Further in that same story, the Ontario Court of Appeals has ruled that all doctors must give up their religious beliefs or get out of medicine:
Doctors must abort, euthanize, provide transgender interventions or any other legal medical procedure—or find a doctor who will, called an “effective referral.” In other words, Ontario forces doctors to take human life or provide services he or she might consider mutilating, even if the doctor considers it an egregious sin—either that, or be ghettoized into areas of practice such as podiatry in which no such requests are likely to be made. And if they don’t like that, as one judge put it, they can get out of medicine altogether.
Elsewhere in the world, such as Syria, Christians are persecuted to the brink of extinction, making everything I talk about here seem minor. Still, I believe we need to address the relatively minor attacks while that is what they are.
We mentioned Chick-fil-A above. They’ve been persecuted for years. Recently, during a gay pride parade in New York, a Chick-fil-A restaurant was vandalized, and the vandals ironically accused Chick-fil-A of being the haters.
There are sparks of goodness, still, because so many people want to be good and are trying to figure that out for themselves. One man tweeted this response to the Chick-fil-A attack: "I’m gay. I eat Chick-Fil-A. I love Chick-Fil-A. They have different beliefs than I do. We can agree to disagree on things. Doesn’t mean I hate them. Not seeing tolerance. Not seeing love."
Another good story is that the near-century-old Bladensburg WWI Veterans Memorial, in the shape of a cross, is being allowed by the Supreme Court to stand.

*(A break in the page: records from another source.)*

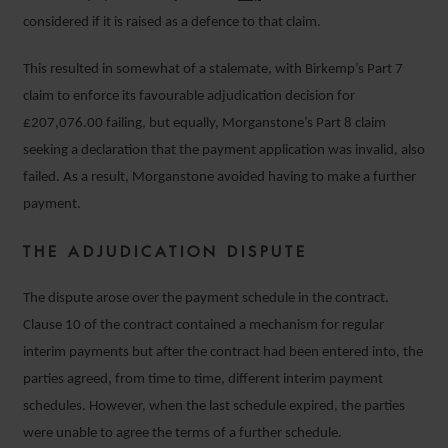
considered if it is raised as a defence to that claim.
This resulted in somewhat of a stalemate, with Birkemp’s Part 7
claim to enforce its favourable adjudication decision for
£207,076.00 failing, but equally, Morganstone’s Part 8 claim
seeking a declaration that the payment application was invalid, also
failed. As a result, Morganstone avoided having to make a further
payment.
THE ADJUDICATION DISPUTE
The dispute arose over the payment schedule in the contract.
Clause 10 of the contract contained a mechanism for regular
interim payments but after the contract had been entered into, the
parties agreed, from time to time, different interim payment
schedules. However, when the last schedule expired, the parties
were unable to agree the terms of a further schedule.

|Bladensburg WWI Veterans Memorial|
image from here
The odd question is why there would be so much hatred against a religious symbol in a country that is founded and dedicated on Godly principles—including, and maybe especially, the freedom to believe as we choose.
Like those bullies in the Horton story, I’d like them to stop with their screed long enough to explain why they are so desperate to stamp out the possibility that other people perceive something they have not.
[ii] See Marcia Bartusiak, The Day We Found the Universe (2009), xii.